Sepanjang perdagangan hari ini, sejumlah Bursa Saham Asia kompak bergerak menghijau. Dipimpin oleh Weighted Index (Taiwan), menyusul PSEI (Filipina), SETI (Thailand), Kospi (Korea Selatan), NIKKEI 225 (Tokyo), Topix (Jepang), Straits Time (Singapura), Hang Seng (Hong Kong), SENSEX (India), Ho Chi Minh Stock Exchange (Vietnam), KLCI (Malaysia), dan CSI 300 (China), yang masing-masing berhasil menguat 2,64%, 2,01%, 1,60%, 1,57%, 1,19%, 0,92%, 0,87%, 0,82%, 0,64%, 0,42%, 0,30%, dan 0,15%.

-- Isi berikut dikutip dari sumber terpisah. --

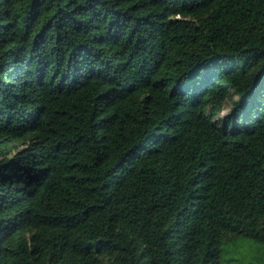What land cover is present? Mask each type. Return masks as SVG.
<instances>
[{"label": "trees", "instance_id": "trees-1", "mask_svg": "<svg viewBox=\"0 0 264 264\" xmlns=\"http://www.w3.org/2000/svg\"><path fill=\"white\" fill-rule=\"evenodd\" d=\"M0 264H264V0H0Z\"/></svg>", "mask_w": 264, "mask_h": 264}, {"label": "rangeland", "instance_id": "rangeland-1", "mask_svg": "<svg viewBox=\"0 0 264 264\" xmlns=\"http://www.w3.org/2000/svg\"><path fill=\"white\" fill-rule=\"evenodd\" d=\"M228 110H230V107H228L225 111H223L222 114H226L228 112Z\"/></svg>", "mask_w": 264, "mask_h": 264}]
</instances>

Adapun Bursa Saham Asia terpapar gerak positif yang menghijau dengan yang terjadi di New York. Pada perdagangan sebelumnya, 3 indeks utama di Wall Street kompak finish di zona penguatan.

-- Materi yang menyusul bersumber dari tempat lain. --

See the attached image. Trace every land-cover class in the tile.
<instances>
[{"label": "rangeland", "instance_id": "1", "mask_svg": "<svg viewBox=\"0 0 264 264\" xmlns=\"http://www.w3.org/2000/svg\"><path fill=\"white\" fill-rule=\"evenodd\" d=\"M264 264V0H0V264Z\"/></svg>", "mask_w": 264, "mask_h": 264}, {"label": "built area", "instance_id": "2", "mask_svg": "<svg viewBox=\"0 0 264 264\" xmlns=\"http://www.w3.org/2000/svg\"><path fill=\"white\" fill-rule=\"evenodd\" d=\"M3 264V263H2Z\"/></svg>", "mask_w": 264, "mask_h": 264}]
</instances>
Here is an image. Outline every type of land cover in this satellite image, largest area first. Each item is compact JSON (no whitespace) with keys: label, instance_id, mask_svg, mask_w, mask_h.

Indeks Dow Jones Industrial Average (DJIA) menetap di zona hijau dengan kenaikan 1,18% dan juga S&P 500 yang menguat 1,09%. Lebih unggul, Nasdaq Composite berhasil menguat mencapai 1,03%.
Indeks saham Asia mengikuti arah kenaikan yang terjadi di Wall Street setelah terbitnya data inflasi Personal Consumption Expenditure (PCE) Amerika Serikat, data tersebut menghasilkan angka yang lebih rendah ketimbang ekspektasi, memberi kelegaan yang dibutuhkan investor.
Data Pengeluaran Konsumsi Pribadi AS mencatat pertumbuhan paling lambat sejak Mei.
Seperti yang diwartakan Bloomberg News, acuan inflasi inti yang menjadi tolok ukur Bank Sentral AS atau Federal Reserve (The Fed) menunjukkan hasil yang terkendali pada bulan November.
Ini merupakan sebuah langkah positif bagi pembuat kebijakan yang berencana memangkas suku bunga lebih lanjut pada 2025.
Indeks Harga Pengeluaran Konsumsi Pribadi Inti (Personal Consumption Expenditures Price Index/PCE), yang tidak mencakup barang makanan dan energi, meningkat 0,1% dibandingkan bulan Oktober dan 2,8% dibandingkan tahun sebelumnya, menurut data dari Biro Analisis Ekonomi (Bureau of Economic Analysis/BEA). Adapun perolehan bulanan ini adalah yang terendah sejak Mei.
Angka-angka tersebut diharapkan dapat meredakan kekhawatiran di kalangan pejabat The Fed mengenai prospek inflasi setelah mereka mempublikasikan perkiraan terbaru pada Rabu sebelumnya.
“Data inflasi inti PCE AS untuk November yang lebih rendah dari perkiraan menunjukkan bahwa The Fed mungkin terlalu pesimis terhadap inflasi,” tulis Shane Oliver, Kepala Strategi Investasi dan Kepala Ekonom di AMP Ltd, dalam catatannya kepada klien.
Analis Phintraco Sekuritas memaparkan, penguatan ini didorong oleh data ekonomi yang solid. PCE Price Index meningkat 10 bps menjadi 2,4% YoY di November, namun lebih rendah dari ekspektasi pasar (2,5% YoY).
Dengan Core PCE Price Index tetap sama 2.8% YoY di November.